● WHAT IS BEING ASKED:
Condense the paragraph of the passage on the Voodoo 5 card that begins "This card really isn't great" into a short bulleted list that keeps its main facts.

** PASSAGE TO READ follows **

This card really isn't great for playing DOS glide games because it is not really compatible. You have to tweak just to get Glide 1 to run on a Voodoo 2. You presumably downloaded some modern driver or converter and possibly altered config files without realizing the implication. When the Voodoo 5 was released, you could not run DOS Glide games on it. And while Voodoo 2 can be made to run Voodoo 1 games properly, if you are running those first or second gen games on your Voodoo 5, you aren't getting it how it was originally supposed to be. It is a different architecture. You are technically emulating the function, which isn't any more correct than simply running it on a modern PC in emulation. I also suspect it isn't great at running regular DOS games either. Where the Voodoo 5 belongs is in a Win 98 rig alongside a 600MHz PIII.

** End of PASSAGE TO READ **
** RECORD SET follows **

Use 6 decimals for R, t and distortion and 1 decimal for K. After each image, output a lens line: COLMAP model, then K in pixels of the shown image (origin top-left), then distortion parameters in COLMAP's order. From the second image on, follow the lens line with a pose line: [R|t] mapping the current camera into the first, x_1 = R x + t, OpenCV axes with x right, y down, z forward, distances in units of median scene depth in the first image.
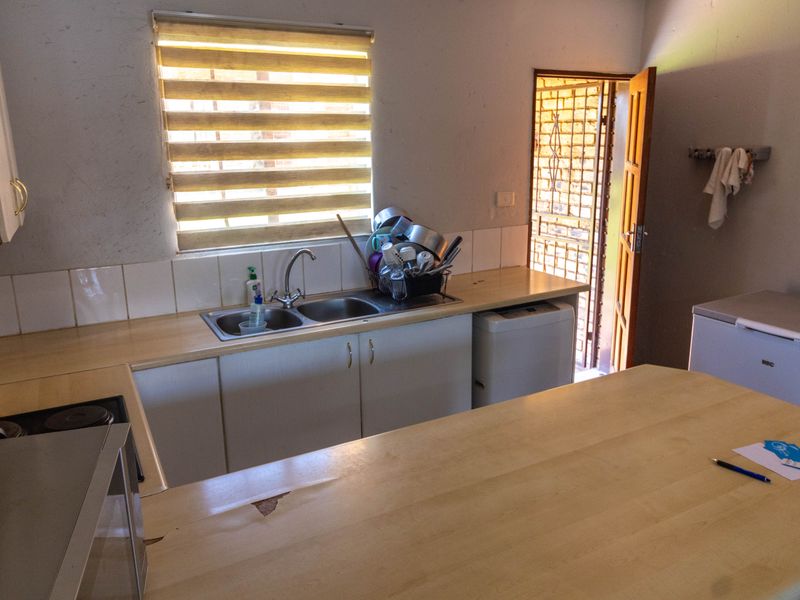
lens RADIAL K [[627.5, 0, 402.1], [0, 627.5, 291.4], [0, 0, 1]] dist [0.000689, 0.000824]
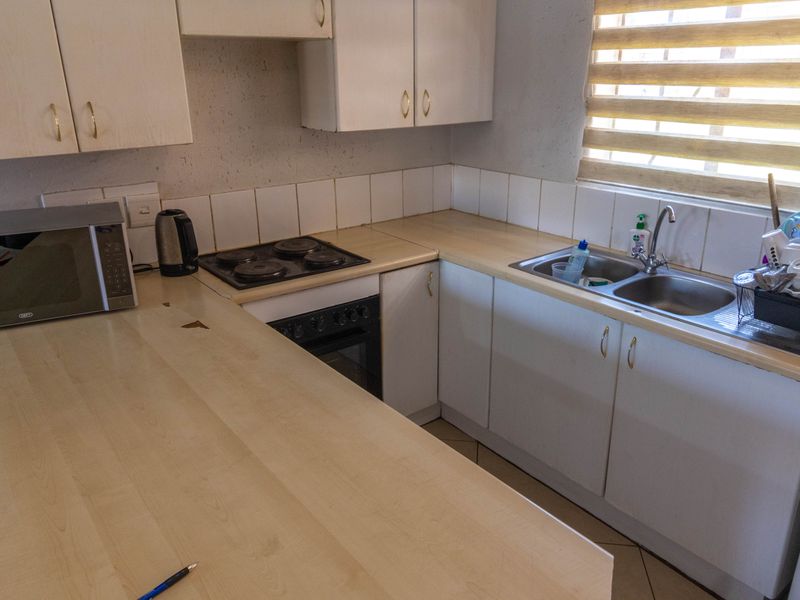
lens RADIAL K [[627.5, 0, 409.8], [0, 627.5, 286.6], [0, 0, 1]] dist [0.000689, 0.000824]
pose [[0.162062, 0.336652, -0.927578, 0.515466], [-0.232274, 0.926607, 0.295717, -0.122832], [0.959054, 0.167528, 0.228363, 0.502987]]
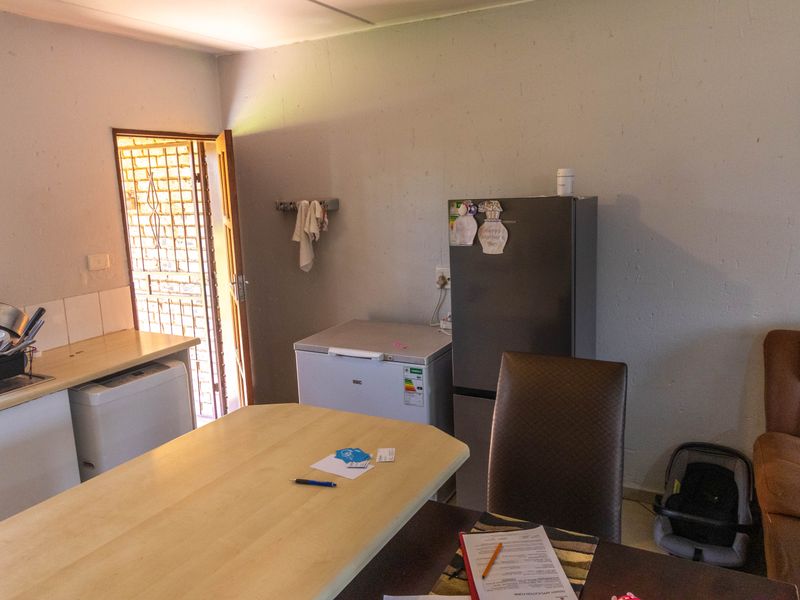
lens RADIAL K [[627.5, 0, 410.8], [0, 627.5, 288.3], [0, 0, 1]] dist [0.000689, 0.000824]
pose [[0.835798, -0.110562, 0.537790, 0.052890], [0.156061, 0.986952, -0.039637, 0.003779], [-0.526391, 0.117057, 0.842146, -0.047083]]
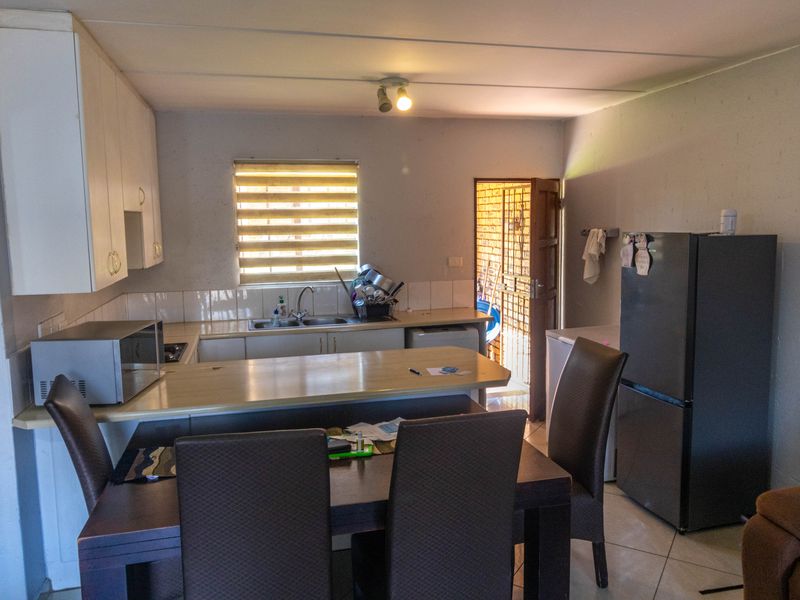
lens RADIAL K [[627.5, 0, 405.2], [0, 627.5, 293.4], [0, 0, 1]] dist [0.000689, 0.000824]
pose [[0.969395, 0.027676, -0.243941, 0.497045], [-0.056411, 0.992150, -0.111607, 0.124170], [0.238938, 0.121952, 0.963347, -0.567072]]
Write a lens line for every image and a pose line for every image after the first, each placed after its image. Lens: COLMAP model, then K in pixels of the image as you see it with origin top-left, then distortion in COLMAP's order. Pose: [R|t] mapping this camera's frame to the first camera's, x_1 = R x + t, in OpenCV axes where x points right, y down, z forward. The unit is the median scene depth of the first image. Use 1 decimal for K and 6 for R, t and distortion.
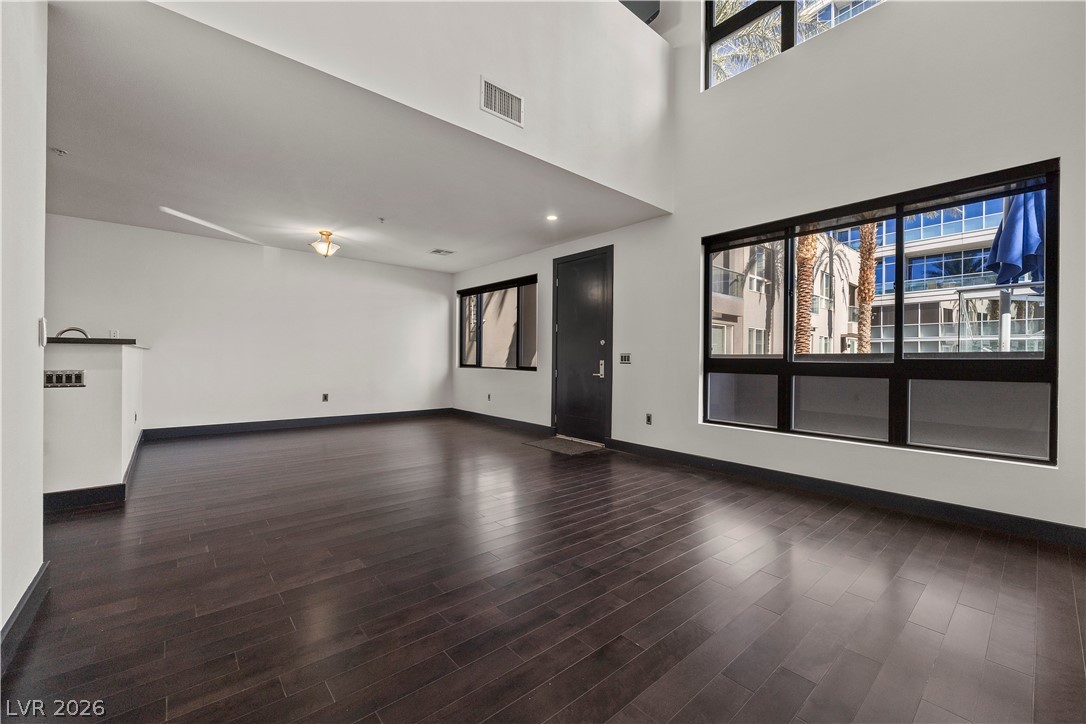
lens RADIAL K [[430.1, 0, 545.0], [0, 430.1, 356.7], [0, 0, 1]] dist [-0.002182, 0.000362]
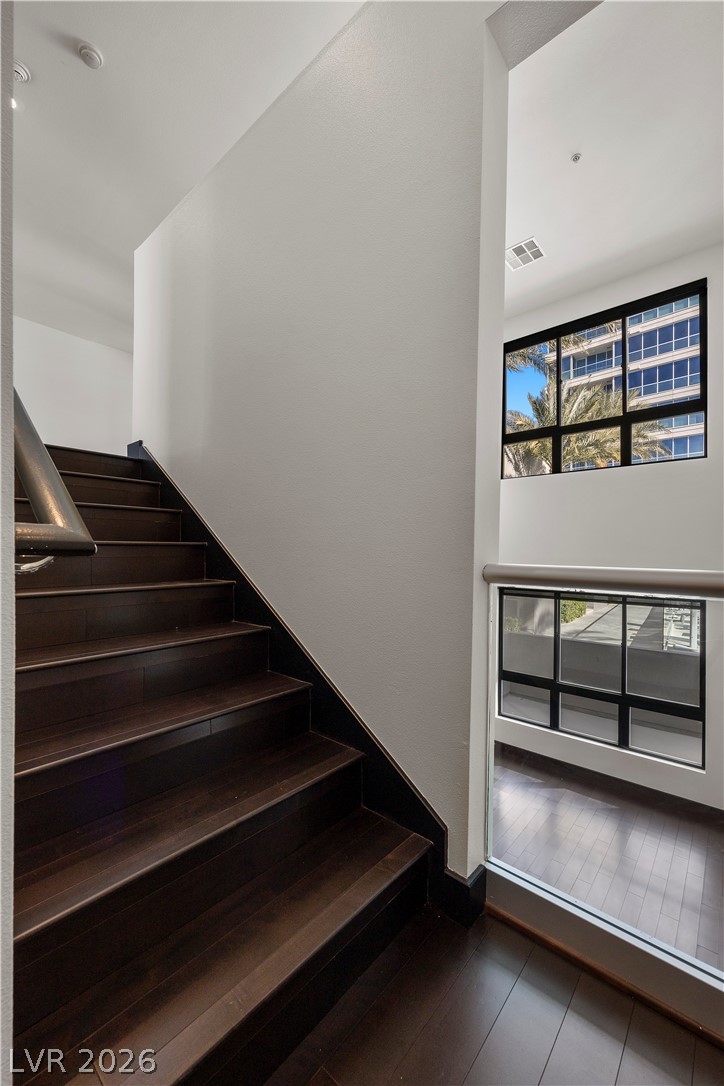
lens RADIAL K [[430.1, 0, 363.5], [0, 430.1, 548.1], [0, 0, 1]] dist [-0.002182, 0.000362]
pose [[0.991115, -0.002095, 0.132988, -0.218436], [0.002072, 0.999998, 0.000306, -0.342466], [-0.132988, -0.000028, 0.991118, -0.286675]]
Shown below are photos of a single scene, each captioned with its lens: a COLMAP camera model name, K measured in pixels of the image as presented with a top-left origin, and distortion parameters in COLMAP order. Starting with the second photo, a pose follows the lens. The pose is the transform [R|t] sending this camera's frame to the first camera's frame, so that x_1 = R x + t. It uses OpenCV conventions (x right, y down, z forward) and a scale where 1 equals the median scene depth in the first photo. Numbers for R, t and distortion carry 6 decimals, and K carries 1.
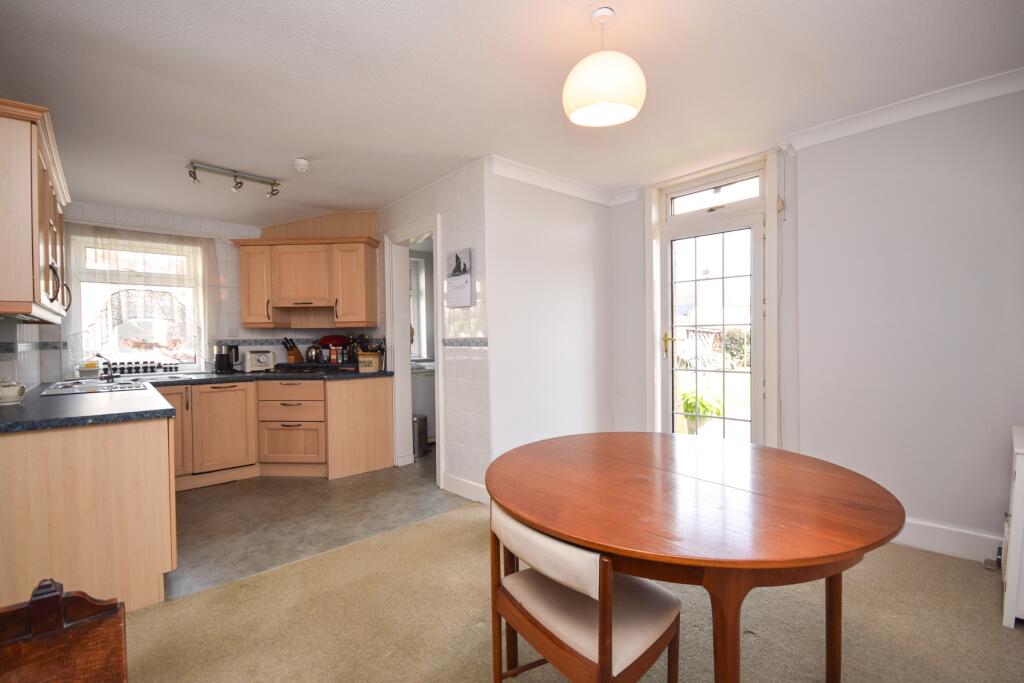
lens RADIAL K [[450.4, 0, 508.5], [0, 450.4, 348.1], [0, 0, 1]] dist [0.000866, -0.000844]
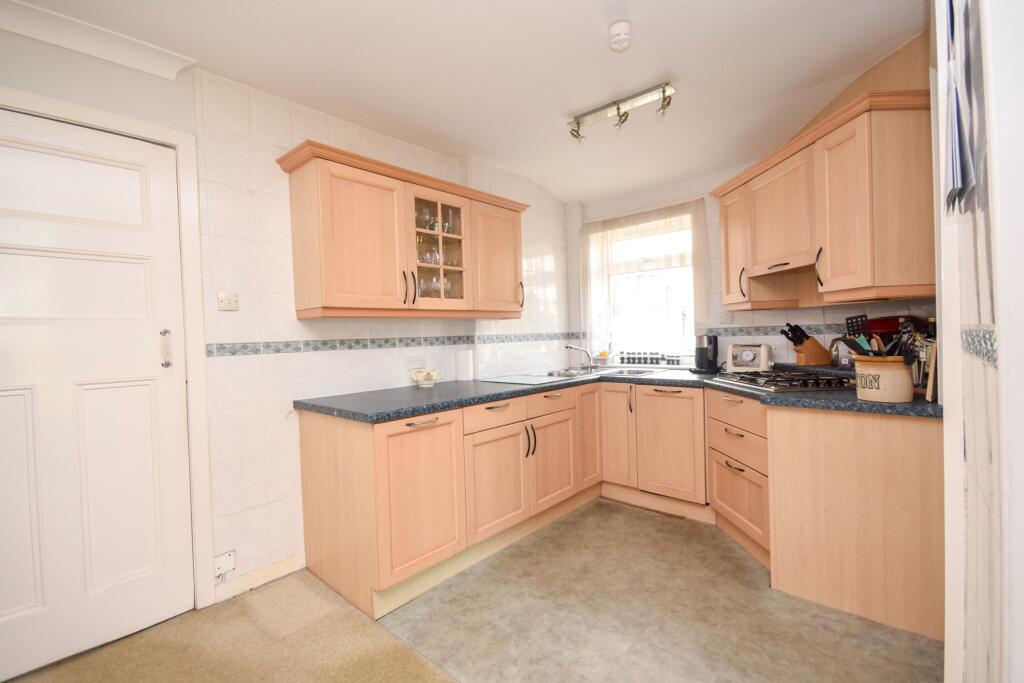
lens RADIAL K [[450.4, 0, 512.2], [0, 450.4, 344.8], [0, 0, 1]] dist [0.000866, -0.000844]
pose [[0.113117, 0.031663, -0.993077, 0.092081], [0.007499, 0.999436, 0.032720, -0.018372], [0.993553, -0.011149, 0.112816, 0.598714]]
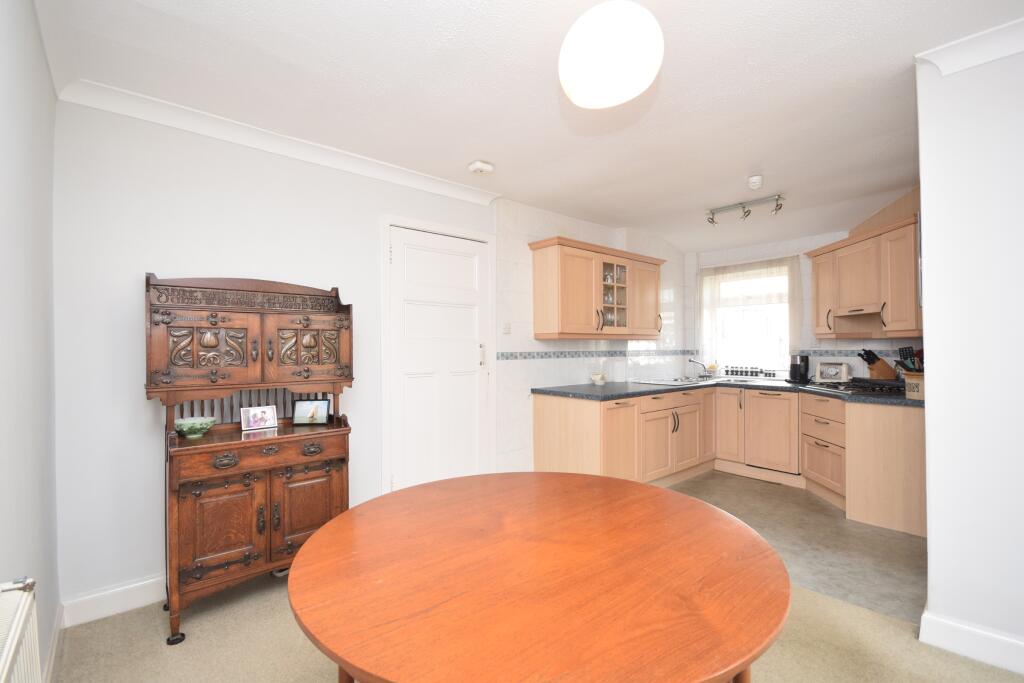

** End of RECORD SET **

● WORKED SOLUTION:
- The card isn't really compatible with DOS Glide games, so it is poor for playing them.
- Even running Glide 1 on a Voodoo 2 takes tweaking. The reader probably used a modern driver or converter and may have changed config files without realizing the implication.
- When the Voodoo 5 was released, DOS Glide games could not run on it.
- A Voodoo 2 can be made to run Voodoo 1 games properly. First- or second-gen games on a Voodoo 5, however, don't run the way they were originally supposed to.
- The Voodoo 5 has a different architecture, so it technically emulates the function. That is no more correct than emulation on a modern PC.
- It is likely not great for regular DOS games either.
- It belongs in a Win 98 rig alongside a 600MHz PIII.